L'orientation vers ce professionnel est proposée:

      • Soit quand la personne présente une atteinte orthopédique  et/ou une motricité très limitée, ces altérations étant  majorées par la déficience visuelle. Le psychomotricien peut parfois être amené à effectuer une réadaptation en lien avec l’atteinte visuelle dans un deuxième temps.
      • Soit quand la personne présente une problématique non en lien avec l’atteinte visuelle.

Le choix  de ce professionnel relève de plusieurs facteurs qui se conjuguent entre eux à savoir :

      •      La difficulté de trouver un psychomotricien intervenant en libéral et de surcroit l’absence de prise en charge dans le cadre de l’assurance maladie de cette catégorie de professionnel ;         
      •          La notion qu’un kinésithérapeute est susceptible d’intervenir sur des  problématiques d’équilibre, ce que l’on retrouve notamment fréquemment, chez la personne âgée. 

  • D’autres professionnels de santé qui touchent à des problématiques interférant avec le champ de la psychomotricité comme neurologue, neuropsychologue, podologue, ostéopathe, orthopédiste … L’orientation déde l’altération mise en évidence lors du bilan. Elle sera parfois malencontreusement  aussi limitée par l’existence ou pas du professionnel le plus pertinent à la réponse de la problématique de la personne.
  • Des structures de sport :

En effet, pratiquer un sport est tout à fait pertinent pour une personne déficiente visuelle. Certains sports comme la gymnastique douce, la  relaxation, la  danse, le  yoga, le tai chi …) sont tout à fait indiqués notamment à la sortie du service. Mais dans la pratique de ces différents sports, il importe que l’enseignant ait tout au moins un minimum de sensibilisation au handicap visuel car toute explication doit passer par la verbalisation.

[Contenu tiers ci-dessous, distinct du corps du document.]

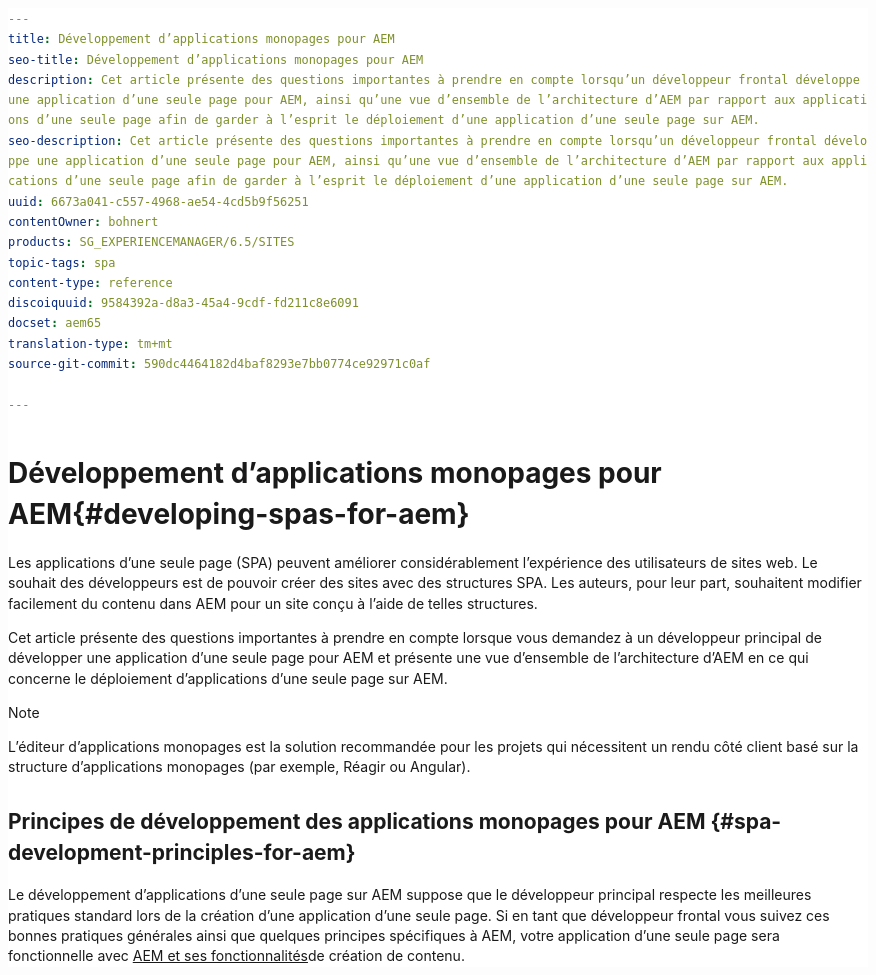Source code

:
 ```yaml
---
title: Développement d’applications monopages pour AEM
seo-title: Développement d’applications monopages pour AEM
description: Cet article présente des questions importantes à prendre en compte lorsqu’un développeur frontal développe une application d’une seule page pour AEM, ainsi qu’une vue d’ensemble de l’architecture d’AEM par rapport aux applications d’une seule page afin de garder à l’esprit le déploiement d’une application d’une seule page sur AEM.
seo-description: Cet article présente des questions importantes à prendre en compte lorsqu’un développeur frontal développe une application d’une seule page pour AEM, ainsi qu’une vue d’ensemble de l’architecture d’AEM par rapport aux applications d’une seule page afin de garder à l’esprit le déploiement d’une application d’une seule page sur AEM.
uuid: 6673a041-c557-4968-ae54-4cd5b9f56251
contentOwner: bohnert
products: SG_EXPERIENCEMANAGER/6.5/SITES
topic-tags: spa
content-type: reference
discoiquuid: 9584392a-d8a3-45a4-9cdf-fd211c8e6091
docset: aem65
translation-type: tm+mt
source-git-commit: 590dc4464182d4baf8293e7bb0774ce92971c0af

---
```



# Développement d’applications monopages pour AEM{#developing-spas-for-aem}

Les applications d’une seule page (SPA) peuvent améliorer considérablement l’expérience des utilisateurs de sites web. Le souhait des développeurs est de pouvoir créer des sites avec des structures SPA. Les auteurs, pour leur part, souhaitent modifier facilement du contenu dans AEM pour un site conçu à l’aide de telles structures.

Cet article présente des questions importantes à prendre en compte lorsque vous demandez à un développeur principal de développer une application d’une seule page pour AEM et présente une vue d’ensemble de l’architecture d’AEM en ce qui concerne le déploiement d’applications d’une seule page sur AEM.

>[!NOTE]
>
>L’éditeur d’applications monopages est la solution recommandée pour les projets qui nécessitent un rendu côté client basé sur la structure d’applications monopages (par exemple, Réagir ou Angular).

## Principes de développement des applications monopages pour AEM {#spa-development-principles-for-aem}

Le développement d’applications d’une seule page sur AEM suppose que le développeur principal respecte les meilleures pratiques standard lors de la création d’une application d’une seule page. Si en tant que développeur frontal vous suivez ces bonnes pratiques générales ainsi que quelques principes spécifiques à AEM, votre application d’une seule page sera fonctionnelle avec [AEM et ses fonctionnalités](/help/sites-developing/spa-walkthrough.md#content-editing-experience-with-spa)de création de contenu.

Le travail de recherche de ce type de structure demande beaucoup de temps et se met en place progressivement par un travail conjoint avec l’assistante sociale du service et au fur et à mesure des contacts établis. 

  • Des ateliers d’équilibre

Ces ateliers sont mis en place par des organismes d’horizons  différents (association, centre de prévention en gérontologie, mutuelles…).  L’orientation vers de tels ateliers peut être tout à fait pertinente en sortie de service, d’autant que la personne en aura saisi à ce moment là tout l’intérêt et l’opportunité.

La sortie du service

Elle est actuellement systématisée au travers d’un entretien de fin de prise en charge. L’objectif est de permettre à la personne au travers de ses acquis de faire face à de nouvelles situations même après sa sortie du service.

Une fiche d’exercices correspondant à ceux effectués pendant la prise en charge, et à son niveau de possibilité lui est remise avec les conseils de continuer à effectuer ces différents exercices et ce, de façon régulière ainsi que de pratiquer la  marche.